New Altair Community Member

Nov 15, 2016

Updated Nov 5, 2024 by Jocelyn

Hi,

is there any way to do clustering with labels to control performance (in classification)? what operator can I use to do that (e.g with k-means?)

and is there some way to cluster the data with the "help" from labels if the class is known, so I mean clustering based on given labels (e.g find out which class label is clustered together, and then get the centroid of that local cluster and so on... ?)

Is there some operator existent that uses labels for clustering?

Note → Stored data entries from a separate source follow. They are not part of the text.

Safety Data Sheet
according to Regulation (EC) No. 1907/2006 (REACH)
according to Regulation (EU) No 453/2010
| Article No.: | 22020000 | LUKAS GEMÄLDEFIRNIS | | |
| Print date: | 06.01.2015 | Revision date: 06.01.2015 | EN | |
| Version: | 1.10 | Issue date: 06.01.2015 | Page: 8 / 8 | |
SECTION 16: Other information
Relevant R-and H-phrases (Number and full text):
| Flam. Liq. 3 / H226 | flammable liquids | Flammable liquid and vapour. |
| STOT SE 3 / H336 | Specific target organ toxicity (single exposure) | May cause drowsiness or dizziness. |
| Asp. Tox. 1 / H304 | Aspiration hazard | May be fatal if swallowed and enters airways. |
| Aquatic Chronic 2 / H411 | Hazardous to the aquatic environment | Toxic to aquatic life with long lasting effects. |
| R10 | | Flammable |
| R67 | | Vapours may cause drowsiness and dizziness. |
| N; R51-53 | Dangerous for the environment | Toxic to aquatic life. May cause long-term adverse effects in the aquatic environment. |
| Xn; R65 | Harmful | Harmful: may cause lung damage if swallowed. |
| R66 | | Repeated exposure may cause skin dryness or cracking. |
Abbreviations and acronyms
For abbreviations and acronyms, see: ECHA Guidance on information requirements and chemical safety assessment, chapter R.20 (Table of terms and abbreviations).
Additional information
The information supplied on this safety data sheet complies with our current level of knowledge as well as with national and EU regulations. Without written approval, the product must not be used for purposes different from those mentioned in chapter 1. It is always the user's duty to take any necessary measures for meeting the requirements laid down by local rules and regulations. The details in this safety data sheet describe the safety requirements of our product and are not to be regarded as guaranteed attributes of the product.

I just want to find out some more properties about my dataset and my classes (e.g local cluster labels centroid tables... etc.)

Find more posts tagged with

AI Studio

Clustering

Sort by:

1 - 9 of 91

dang

New Altair Community Member

Nov 15, 2016

If you have labeled data, most of the time clustering is bring owls to Athens....

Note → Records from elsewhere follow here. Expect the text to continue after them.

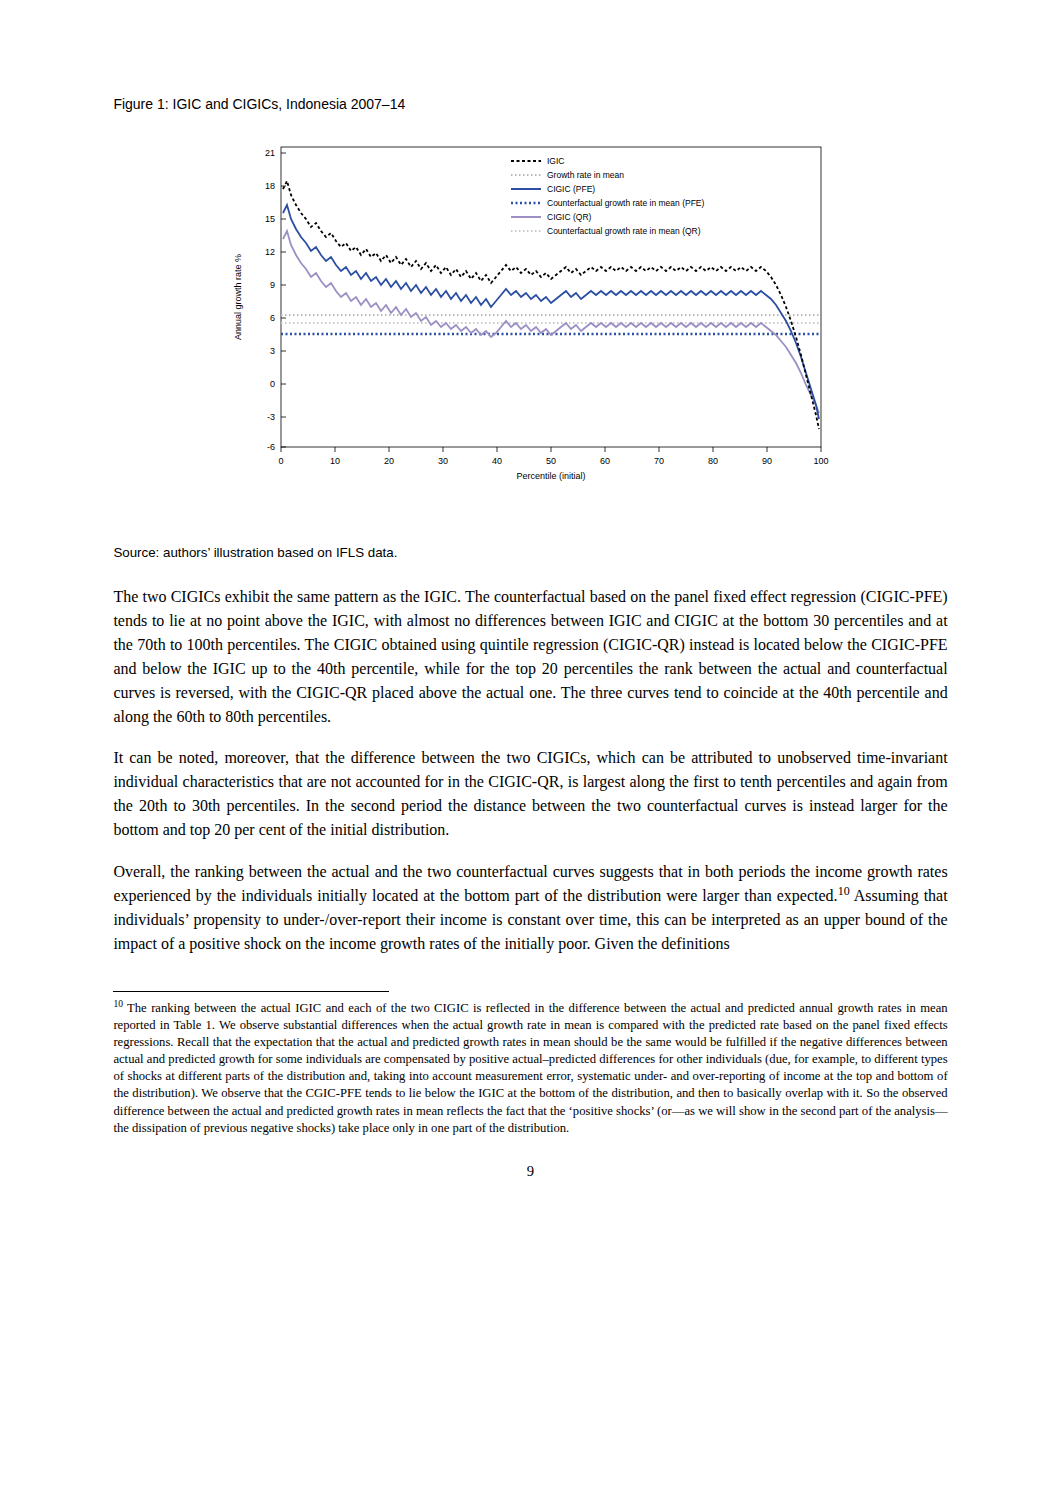Figure 1: IGIC and CIGICs, Indonesia 2007–14
21 18 15 12 9 6 3 0 -3 -6 Annual growth rate % 0 10 20 30 40 50 60 70 80 90 100 Percentile (initial) IGIC Growth rate in mean CIGIC (PFE) Counterfactual growth rate in mean (PFE) CIGIC (QR) Counterfactual growth rate in mean (QR)
Source: authors’ illustration based on IFLS data.
The two CIGICs exhibit the same pattern as the IGIC. The counterfactual based on the panel fixed effect regression (CIGIC-PFE) tends to lie at no point above the IGIC, with almost no differences between IGIC and CIGIC at the bottom 30 percentiles and at the 70th to 100th percentiles. The CIGIC obtained using quintile regression (CIGIC-QR) instead is located below the CIGIC-PFE and below the IGIC up to the 40th percentile, while for the top 20 percentiles the rank between the actual and counterfactual curves is reversed, with the CIGIC-QR placed above the actual one. The three curves tend to coincide at the 40th percentile and along the 60th to 80th percentiles.
It can be noted, moreover, that the difference between the two CIGICs, which can be attributed to unobserved time-invariant individual characteristics that are not accounted for in the CIGIC-QR, is largest along the first to tenth percentiles and again from the 20th to 30th percentiles. In the second period the distance between the two counterfactual curves is instead larger for the bottom and top 20 per cent of the initial distribution.
Overall, the ranking between the actual and the two counterfactual curves suggests that in both periods the income growth rates experienced by the individuals initially located at the bottom part of the distribution were larger than expected.10 Assuming that individuals’ propensity to under-/over-report their income is constant over time, this can be interpreted as an upper bound of the impact of a positive shock on the income growth rates of the initially poor. Given the definitions
10 The ranking between the actual IGIC and each of the two CIGIC is reflected in the difference between the actual and predicted annual growth rates in mean reported in Table 1. We observe substantial differences when the actual growth rate in mean is compared with the predicted rate based on the panel fixed effects regressions. Recall that the expectation that the actual and predicted growth rates in mean should be the same would be fulfilled if the negative differences between actual and predicted growth for some individuals are compensated by positive actual–predicted differences for other individuals (due, for example, to different types of shocks at different parts of the distribution and, taking into account measurement error, systematic under- and over-reporting of income at the top and bottom of the distribution). We observe that the CGIC-PFE tends to lie below the IGIC at the bottom of the distribution, and then to basically overlap with it. So the observed difference between the actual and predicted growth rates in mean reflects the fact that the ‘positive shocks’ (or—as we will show in the second part of the analysis—the dissipation of previous negative shocks) take place only in one part of the distribution.
9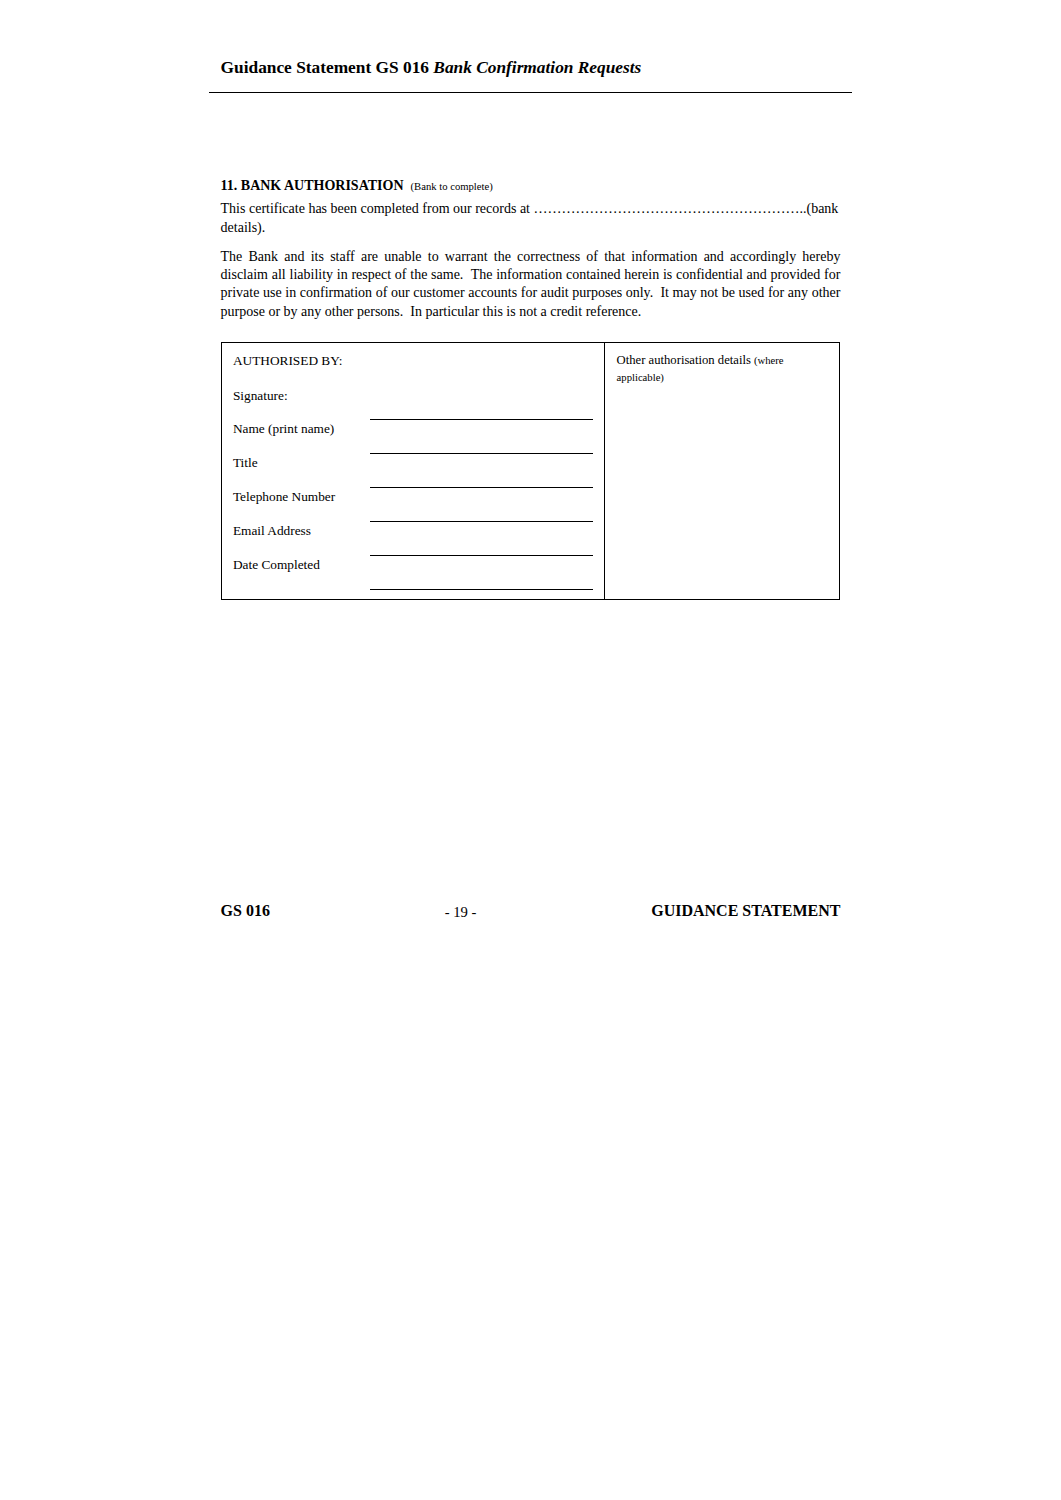Guidance Statement GS 016 Bank Confirmation Requests
11. BANK AUTHORISATION (Bank to complete)
This certificate has been completed from our records at …………………………………………………..(bank details).
The Bank and its staff are unable to warrant the correctness of that information and accordingly hereby disclaim all liability in respect of the same. The information contained herein is confidential and provided for private use in confirmation of our customer accounts for audit purposes only. It may not be used for any other purpose or by any other persons. In particular this is not a credit reference.
| AUTHORISED BY: / Signature: / / / Name (print name) / / / Title / / / Telephone Number / / / Email Address / / / Date Completed / / | Other authorisation details (where applicable) |
GS 016
- 19 -
GUIDANCE STATEMENT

Of course you can use 'set role' to make lable column to normal regular attributes and pretend to not have any label information. Use the data without special attribute 'label' you can do any clustering you want.

Hope that makes senses...

Fred12

New Altair Community Member

Nov 15, 2016

I know the purpose of clustering, but I want to compare the found clusters with labeled "clusters" if you know what I mean, to find the "goodness" of clusters by comparing them with some ground truth...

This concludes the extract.